Auch Oliver Kahn ist scheinbar von diesem Geschäftsmodell überzeugt, denn der ehemalige Welttorhüter und Ex-Bayern-Boss ist seit 2024 Partner und Kunde von SKYNOPOLY.

Wem gehört der Luftraum rechtlich wirklich?

Nach § 905 BGB reicht das Eigentum an Grund und Boden so weit nach oben, wie ein Einfluss auf die Nutzung möglich ist. Der darüberliegende Luftraum gehört dem Staat und wird im Rahmen des Luftverkehrsgesetzes (LuftVG) und der Luftverkehrsordnung (LuftVO) geregelt.

Das bedeutet: Eigentümer können nicht einfach jeden Überflug untersagen – sie haben aber Schutzrechte, wenn Drohnen ihre Privatsphäre verletzen oder Aufnahmen machen. SKYNOPOLY bewegt sich daher in einer neuen, bisher kaum genutzten rechtlichen Grauzone. Die Idee, freiwillig Überflugrechte zu verkaufen, ist juristisch zulässig, aber bislang einzigartig.

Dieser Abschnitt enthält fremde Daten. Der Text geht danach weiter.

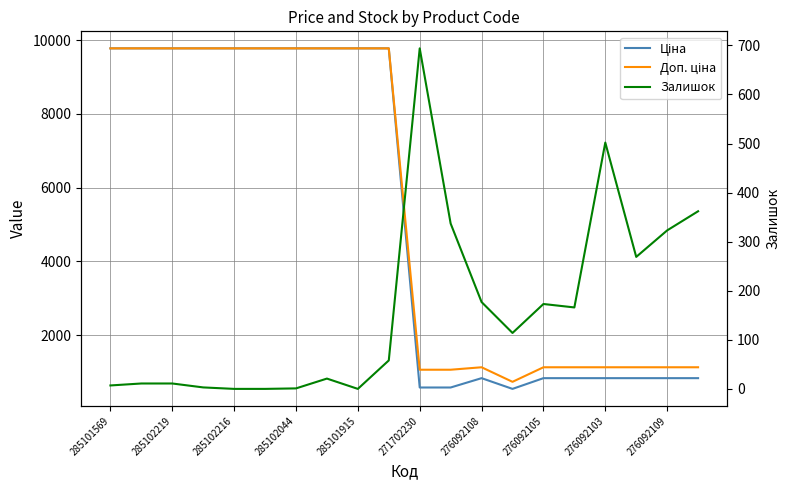

At which label does Залишок reach its minimum?

285102216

Was erlaubt das Gesetz beim Überflug von Drohnen?

Der Überflug von Logistikdrohnen über Wohngrundstücke ist laut § 21h Luftverkehrs-Ordnung (LuftVO) nur unter bestimmten Bedingungen erlaubt. Grundsätzlich braucht es die Zustimmung des Eigentümers – es sei denn, die Drohne wiegt weniger als 250 Gramm, kann keine Aufnahmen machen oder fliegt in einer Höhe von mindestens 100 Metern zu einem berechtigten Zweck.

In der Praxis heißt das: Da Logistikdrohnen deutlich schwerer sind und meist Kameras an Bord haben, dürfen sie Wohngebiete nur mit Zustimmung der betroffenen Eigentümer überfliegen. Zwar können Landesluftfahrtbehörden in Ausnahmefällen den Betrieb auch ohne Zustimmung genehmigen (§ 21i LuftVO), doch in der Regel bleibt die Zustimmung der Eigentümer Pflicht.

Bei Grundstücken ohne Wohnnutzung besteht dagegen eine Duldungspflicht – Drohnen dürfen sie also grundsätzlich überfliegen, solange keine anderen Verbote greifen. Flugtaxis wiederum werden rechtlich wie bemannte Luftfahrzeuge behandelt und dürfen unabhängig von der Grundstücksart grundsätzlich über alle Flächen fliegen.

Der Himmel als neue Renditequelle

Drohnen werden kommen – ob zur Paket- oder Essenslieferung oder für medizinische Transporte. Mit SKYNOPOLY könnten Grundstückseigentümer bald selbst vom wachsenden Luftverkehr profitieren, statt sich nur über surrende Geräte zu ärgern. Der Luftraum wird damit zur neuen Ressource: Nicht mehr nur der Boden hat Wert – sondern auch der Himmel darüber.